Consigne 1: Dans les enregistrements, reprenez le passage qui va de la ligne contenant "right shoulder: (278, 351, -18)" jusqu'à la ligne contenant "right elbow: (386, 369, -43)", en remplaçant "shoulder" par "épaule". Tout le reste doit rester identique.

Voici ce qu’on peut lire au paragraphe 63 de cet arrêt:

 

Ainsi, il devient évident que dans le cas de l’obligation de diligence prévue à l’al. 122(1)b), ce sont les éléments factuels du contexte dans lequel agissent l’administrateur ou le dirigeant qui sont importants, plutôt que les motifs subjectifs de ces derniers, qui sont l’objet essentiel de l’obligation fiduciaire prévue à l’al. 122(1)a) de la LCSA.

 

[18]         La Cour suprême affirme en outre au paragraphe 67 de l’arrêt que l’obligation de diligence peut être respectée si les administrateurs ont agi prudemment en se fondant sur les renseignements dont ils disposaient. Il ne s’agit pas d’une obligation de prendre la meilleure décision mais de prendre une décision d’affaire raisonnable vu les circonstances. Il est important de souligner que, pour l’analyse de l’élément de prudence, il ne s’agit pas d’analyser la situation commerciale à la lumière des faits ultérieurs, mais en tenant compte des renseignements dont les administrateurs disposaient au moment où ils ont pris leur décision et je cite :

 

On ne considérera pas que les administrateurs et les dirigeants ont manqué à l’obligation de diligence énoncée à l’al. 122(1)b) de la LCSA s’ils ont agi avec prudence et en s’appuyant sur les renseignements dont ils disposaient. Les décisions prises doivent constituer des décisions d’affaires raisonnables compte tenu de ce qu’ils savaient ou auraient dû savoir.

Données tirées d'une collection:
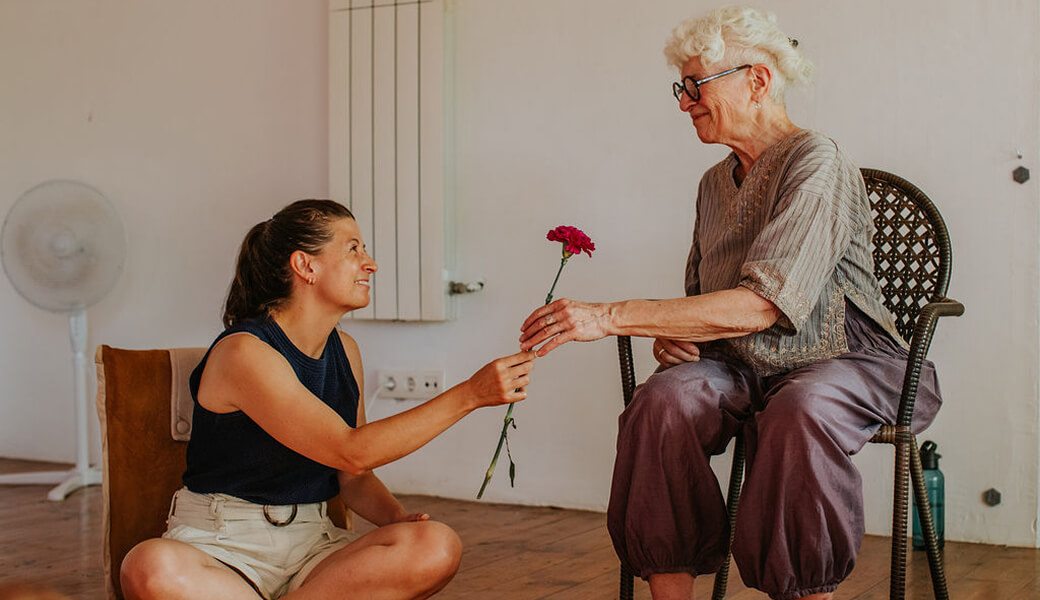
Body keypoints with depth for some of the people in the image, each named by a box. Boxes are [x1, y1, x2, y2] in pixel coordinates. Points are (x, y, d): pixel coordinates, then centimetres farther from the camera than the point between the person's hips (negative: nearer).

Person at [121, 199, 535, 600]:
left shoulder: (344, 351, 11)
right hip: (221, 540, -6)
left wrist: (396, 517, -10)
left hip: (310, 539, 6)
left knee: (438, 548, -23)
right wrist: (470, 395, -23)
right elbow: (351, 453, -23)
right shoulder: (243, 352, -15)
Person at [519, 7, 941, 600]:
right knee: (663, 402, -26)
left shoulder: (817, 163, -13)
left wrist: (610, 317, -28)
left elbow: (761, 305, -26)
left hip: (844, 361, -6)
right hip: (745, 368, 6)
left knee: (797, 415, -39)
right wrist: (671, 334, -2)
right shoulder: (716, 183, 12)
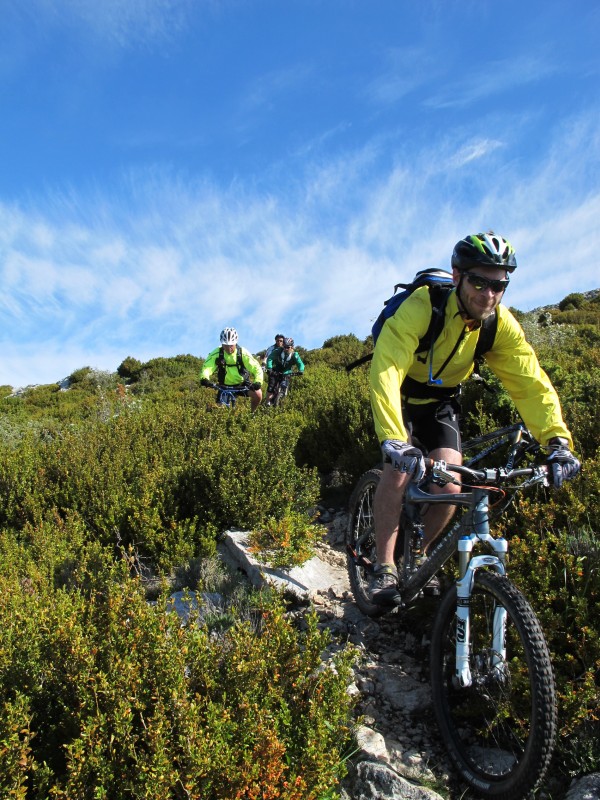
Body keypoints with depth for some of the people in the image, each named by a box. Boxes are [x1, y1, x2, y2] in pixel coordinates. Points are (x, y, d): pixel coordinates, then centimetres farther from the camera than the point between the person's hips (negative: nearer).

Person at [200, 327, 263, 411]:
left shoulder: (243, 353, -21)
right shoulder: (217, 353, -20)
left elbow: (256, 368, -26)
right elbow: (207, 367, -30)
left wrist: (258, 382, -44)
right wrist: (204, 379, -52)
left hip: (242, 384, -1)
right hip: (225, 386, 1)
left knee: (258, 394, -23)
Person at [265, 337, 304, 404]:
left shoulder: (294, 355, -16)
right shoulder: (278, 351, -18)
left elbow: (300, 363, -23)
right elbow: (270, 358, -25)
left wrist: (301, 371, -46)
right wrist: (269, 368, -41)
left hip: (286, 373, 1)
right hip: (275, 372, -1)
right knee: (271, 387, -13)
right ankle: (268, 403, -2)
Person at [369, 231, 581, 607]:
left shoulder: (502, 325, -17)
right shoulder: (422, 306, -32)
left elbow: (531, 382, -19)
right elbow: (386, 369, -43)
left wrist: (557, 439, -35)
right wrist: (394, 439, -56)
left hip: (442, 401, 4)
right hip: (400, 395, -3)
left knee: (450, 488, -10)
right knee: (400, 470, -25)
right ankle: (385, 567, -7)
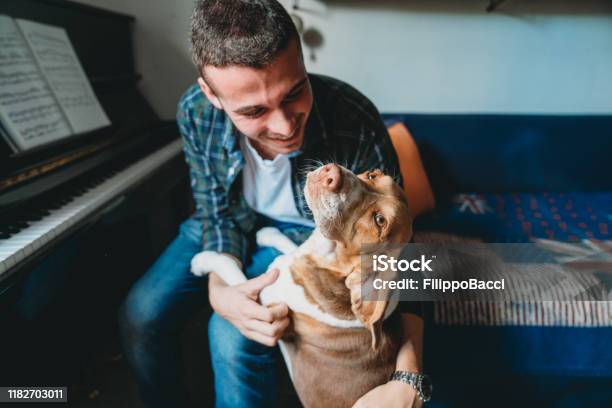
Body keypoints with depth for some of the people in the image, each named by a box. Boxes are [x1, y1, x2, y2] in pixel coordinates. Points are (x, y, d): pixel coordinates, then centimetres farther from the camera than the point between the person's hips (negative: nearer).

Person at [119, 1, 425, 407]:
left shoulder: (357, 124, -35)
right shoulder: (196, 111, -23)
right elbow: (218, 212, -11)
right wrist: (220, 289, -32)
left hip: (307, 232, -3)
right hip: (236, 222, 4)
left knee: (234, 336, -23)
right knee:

Consigne 2: Dans le texte sur l'obligation de diligence, recopiez à l'identique le passage qui va de "Voici ce qu’on" jusqu'à "de la LCSA.".

Votre réponse 1:
right épaule: (278, 351, -18)
left elbow: (300, 363, -23)
right elbow: (270, 358, -25)
left wrist: (301, 371, -46)
right wrist: (269, 368, -41)
left hip: (286, 373, 1)
right hip: (275, 372, -1)
right knee: (271, 387, -13)
right ankle: (268, 403, -2)
Person at [369, 231, 581, 607]:
left épaule: (502, 325, -17)
right épaule: (422, 306, -32)
left elbow: (531, 382, -19)
right elbow: (386, 369, -43)

Votre réponse 2:
Voici ce qu’on peut lire au paragraphe 63 de cet arrêt:

 

Ainsi, il devient évident que dans le cas de l’obligation de diligence prévue à l’al. 122(1)b), ce sont les éléments factuels du contexte dans lequel agissent l’administrateur ou le dirigeant qui sont importants, plutôt que les motifs subjectifs de ces derniers, qui sont l’objet essentiel de l’obligation fiduciaire prévue à l’al. 122(1)a) de la LCSA.